## What you need to do:
Write each line of the material exactly as given, from the top through the line that contains "X7264400Y3860800D02*", and omit all pictures.
(Exercise data)
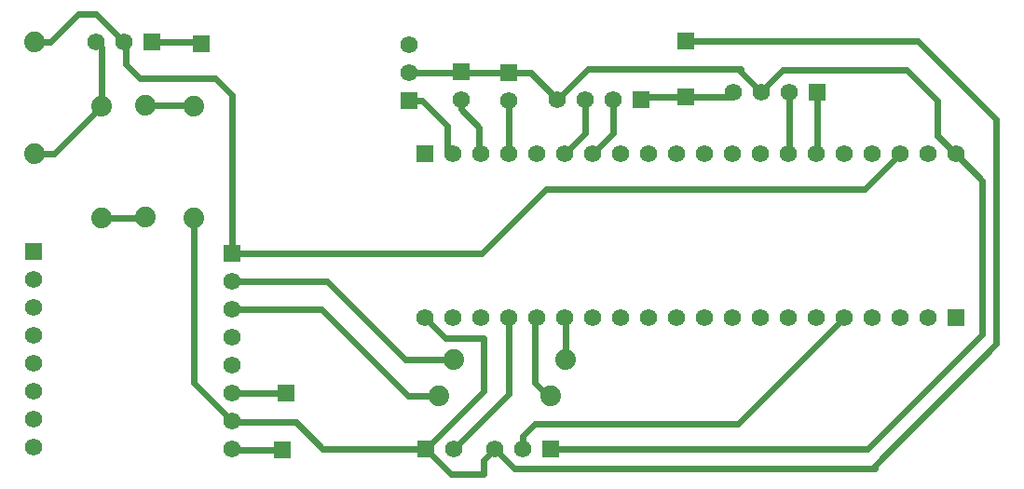
<source format=gtl>
G04 Layer: TopLayer*
G04 EasyEDA v6.5.22, 2023-05-12 10:20:37*
G04 d26d94e297664bcd9bbc3ef6a8ca1e7a,10*
G04 Gerber Generator version 0.2*
G04 Scale: 100 percent, Rotated: No, Reflected: No *
G04 Dimensions in millimeters *
G04 leading zeros omitted , absolute positions ,4 integer and 5 decimal *
%FSLAX45Y45*%
%MOMM*%

%ADD10C,0.6000*%
%ADD11R,1.5748X1.5748*%
%ADD12C,1.5748*%
%ADD13C,1.8796*%

%LPD*%
D10*
X4216400Y622300D02*
G01*
X4445000Y393700D01*
X4737100Y393700D01*
X4737100Y520700D01*
X4838700Y622300D01*
X4216400Y622300D02*
G01*
X4737100Y1143000D01*
X4737100Y1625600D01*
X4394200Y1625600D01*
X4203700Y1816100D01*
X4838700Y622300D02*
G01*
X5016500Y444500D01*
X8293100Y444500D01*
X8293100Y469900D01*
X9398000Y1574800D01*
X9398000Y3619500D01*
X8686800Y4330700D01*
X6578600Y4330700D01*
X7010400Y3860800D02*
G01*
X6972300Y3822700D01*
X6578600Y3822700D01*
X6172200Y3797300D02*
G01*
X6197600Y3822700D01*
X6578600Y3822700D01*
X5410200Y3797300D02*
G01*
X5689600Y4076700D01*
X7073900Y4076700D01*
X7073900Y4051300D01*
X7264400Y3860800D01*
X7264400Y3860800D02*
G01*
X7264400Y3873500D01*
X7454900Y4064000D01*
X8585200Y4064000D01*
X8864600Y3784600D01*
X8864600Y3467100D01*
X9029700Y3302000D01*
X4064000Y4038600D02*
G01*
X4521200Y4038600D01*
X4533900Y4051300D01*
X5410200Y3797300D02*
G01*
X5168900Y4038600D01*
X4965700Y4038600D01*
X4064000Y3784600D02*
G01*
X4178300Y3784600D01*
X4406900Y3556000D01*
X4406900Y3352800D01*
X4457700Y3302000D01*
X4533900Y3797300D02*
G01*
X4533900Y3708400D01*
X4699000Y3543300D01*
X4699000Y3314700D01*
X4711700Y3302000D01*
X4965700Y3784600D02*
G01*
X4965700Y3302000D01*
X5664200Y3797300D02*
G01*
X5664200Y3492500D01*
X5473700Y3302000D01*
X5918200Y3797300D02*
G01*
X5918200Y3492500D01*
X5727700Y3302000D01*
X7518400Y3860800D02*
G01*
X7518400Y3314700D01*
X7505700Y3302000D01*
X7772400Y3860800D02*
G01*
X7772400Y3314700D01*
X7759700Y3302000D01*
X1270000Y3733800D02*
G01*
X1270000Y4267200D01*
X1219200Y4318000D01*
X2451100Y2400300D02*
G01*
X2451100Y3835400D01*
X2298700Y3987800D01*
X1612900Y3987800D01*
X1485900Y4114800D01*
X1485900Y4305300D01*
X1473200Y4318000D01*
X2451100Y876300D02*
G01*
X2108200Y1219200D01*
X2108200Y2717800D01*
X1663700Y3746500D02*
G01*
X2095500Y3746500D01*
X2108200Y3733800D01*
X1270000Y2717800D02*
G01*
X1651000Y2717800D01*
X1663700Y2730500D01*
X660400Y3302000D02*
G01*
X838200Y3302000D01*
X1270000Y3733800D01*
X660400Y4318000D02*
G01*
X800100Y4318000D01*
X1054100Y4572000D01*
X1219200Y4572000D01*
X1473200Y4318000D01*
X2171700Y4305300D02*
G01*
X2159000Y4318000D01*
X1727200Y4318000D01*
X2451100Y2400300D02*
G01*
X4724400Y2400300D01*
X5308600Y2984500D01*
X8204200Y2984500D01*
X8521700Y3302000D01*
X4216400Y622300D02*
G01*
X3276600Y622300D01*
X3035300Y863600D01*
X2463800Y863600D01*
X2451100Y876300D01*
X4330700Y1104900D02*
G01*
X4051300Y1104900D01*
X3263900Y1892300D01*
X2451100Y1892300D01*
X4470400Y1435100D02*
G01*
X4025900Y1435100D01*
X3314700Y2146300D01*
X2451100Y2146300D01*
X5486400Y1435100D02*
G01*
X5486400Y1803400D01*
X5473700Y1816100D01*
X5346700Y1104900D02*
G01*
X5321300Y1104900D01*
X5207000Y1219200D01*
X5207000Y1803400D01*
X5219700Y1816100D01*
X4470400Y622300D02*
G01*
X4965700Y1117600D01*
X4965700Y1816100D01*
X5346700Y622300D02*
G01*
X8229600Y622300D01*
X9271000Y1663700D01*
X9271000Y3060700D01*
X9029700Y3302000D01*
X5092700Y622300D02*
G01*
X5092700Y736600D01*
X5207000Y850900D01*
X7048500Y850900D01*
X8013700Y1816100D01*
X2908300Y609600D02*
G01*
X2463800Y609600D01*
X2451100Y622300D01*
X2946400Y1130300D02*
G01*
X2451100Y1130300D01*
X4965700Y4038600D02*
G01*
X4546600Y4038600D01*
X4533900Y4051300D01*
D11*
G01*
X6578600Y4330700D03*
G01*
X4965700Y4038600D03*
D12*
G01*
X4965700Y3784600D03*
D11*
G01*
X4533900Y4051300D03*
D12*
G01*
X4533900Y3797300D03*
D11*
G01*
X647700Y2413000D03*
D12*
G01*
X647700Y2159000D03*
G01*
X647700Y1905000D03*
G01*
X647700Y1651000D03*
G01*
X647700Y1397000D03*
G01*
X647700Y1143000D03*
G01*
X647700Y889000D03*
G01*
X647700Y635000D03*
D11*
G01*
X2451100Y2400300D03*
D12*
G01*
X2451100Y2146300D03*
G01*
X2451100Y1892300D03*
G01*
X2451100Y1638300D03*
G01*
X2451100Y1384300D03*
G01*
X2451100Y1130300D03*
G01*
X2451100Y876300D03*
G01*
X2451100Y622300D03*
G01*
X9029700Y3302000D03*
G01*
X8775700Y3302000D03*
G01*
X8521700Y3302000D03*
G01*
X8267700Y3302000D03*
G01*
X8013700Y3302000D03*
G01*
X7759700Y3302000D03*
G01*
X7505700Y3302000D03*
G01*
X7251700Y3302000D03*
G01*
X6997700Y3302000D03*
G01*
X6743700Y3302000D03*
G01*
X6489700Y3302000D03*
G01*
X6235700Y3302000D03*
G01*
X5981700Y3302000D03*
G01*
X5727700Y3302000D03*
G01*
X5473700Y3302000D03*
G01*
X5219700Y3302000D03*
G01*
X4965700Y3302000D03*
G01*
X4711700Y3302000D03*
G01*
X4457700Y3302000D03*
D11*
G01*
X4203700Y3302000D03*
D12*
G01*
X4203700Y1816100D03*
G01*
X4457700Y1816100D03*
G01*
X4711700Y1816100D03*
G01*
X4965700Y1816100D03*
G01*
X5219700Y1816100D03*
G01*
X5473700Y1816100D03*
G01*
X5727700Y1816100D03*
G01*
X5981700Y1816100D03*
G01*
X6235700Y1816100D03*
G01*
X6489700Y1816100D03*
G01*
X6743700Y1816100D03*
G01*
X6997700Y1816100D03*
G01*
X7251700Y1816100D03*
G01*
X7505700Y1816100D03*
G01*
X7759700Y1816100D03*
G01*
X8013700Y1816100D03*
G01*
X8267700Y1816100D03*
G01*
X8521700Y1816100D03*
G01*
X8775700Y1816100D03*
D11*
G01*
X9029700Y1816100D03*
G01*
X7772400Y3860800D03*
D12*
G01*
X7518400Y3860800D03*
G01*
X7264400Y3860800D03*
G01*
X7010400Y3860800D03*
D11*
G01*
X6172200Y3797300D03*
D12*
G01*
X5918200Y3797300D03*
G01*
X5664200Y3797300D03*
G01*
X5410200Y3797300D03*
D13*
G01*
X5486400Y1435100D03*
G01*
X4470400Y1435100D03*
G01*
X5346700Y1104900D03*
G01*
X4330700Y1104900D03*
D11*
G01*
X5346700Y622300D03*
D12*
G01*
X5092700Y622300D03*
G01*
X4838700Y622300D03*
D11*
G01*
X4064000Y3784600D03*
D12*
G01*
X4064000Y4038600D03*
G01*
X4064000Y4292600D03*
D11*
G01*
X2908300Y609600D03*
G01*
X2946400Y1130300D03*
D13*
G01*
X660400Y3302000D03*
G01*
X660400Y4318000D03*
G01*
X1270000Y3733800D03*
G01*
X1270000Y2717800D03*
G01*
X1663700Y3746500D03*
G01*
X1663700Y2730500D03*
G01*
X2108200Y3733800D03*
G01*
X2108200Y2717800D03*
D11*
G01*
X2171700Y4305300D03*
G01*
X1727200Y4318000D03*
D12*
G01*
X1473200Y4318000D03*
G01*
X1219200Y4318000D03*
D11*
G01*
X6578600Y3822700D03*
G01*
X4216400Y622300D03*
D12*
G01*
X4470400Y622300D03*
M02*

</source>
(End Exercise data)
## Reply:
<source format=gtl>
G04 Layer: TopLayer*
G04 EasyEDA v6.5.22, 2023-05-12 10:20:37*
G04 d26d94e297664bcd9bbc3ef6a8ca1e7a,10*
G04 Gerber Generator version 0.2*
G04 Scale: 100 percent, Rotated: No, Reflected: No *
G04 Dimensions in millimeters *
G04 leading zeros omitted , absolute positions ,4 integer and 5 decimal *
%FSLAX45Y45*%
%MOMM*%

%ADD10C,0.6000*%
%ADD11R,1.5748X1.5748*%
%ADD12C,1.5748*%
%ADD13C,1.8796*%

%LPD*%
D10*
X4216400Y622300D02*
G01*
X4445000Y393700D01*
X4737100Y393700D01*
X4737100Y520700D01*
X4838700Y622300D01*
X4216400Y622300D02*
G01*
X4737100Y1143000D01*
X4737100Y1625600D01*
X4394200Y1625600D01*
X4203700Y1816100D01*
X4838700Y622300D02*
G01*
X5016500Y444500D01*
X8293100Y444500D01*
X8293100Y469900D01*
X9398000Y1574800D01*
X9398000Y3619500D01*
X8686800Y4330700D01*
X6578600Y4330700D01*
X7010400Y3860800D02*
G01*
X6972300Y3822700D01*
X6578600Y3822700D01*
X6172200Y3797300D02*
G01*
X6197600Y3822700D01*
X6578600Y3822700D01*
X5410200Y3797300D02*
G01*
X5689600Y4076700D01*
X7073900Y4076700D01*
X7073900Y4051300D01*
X7264400Y3860800D01*
X7264400Y3860800D02*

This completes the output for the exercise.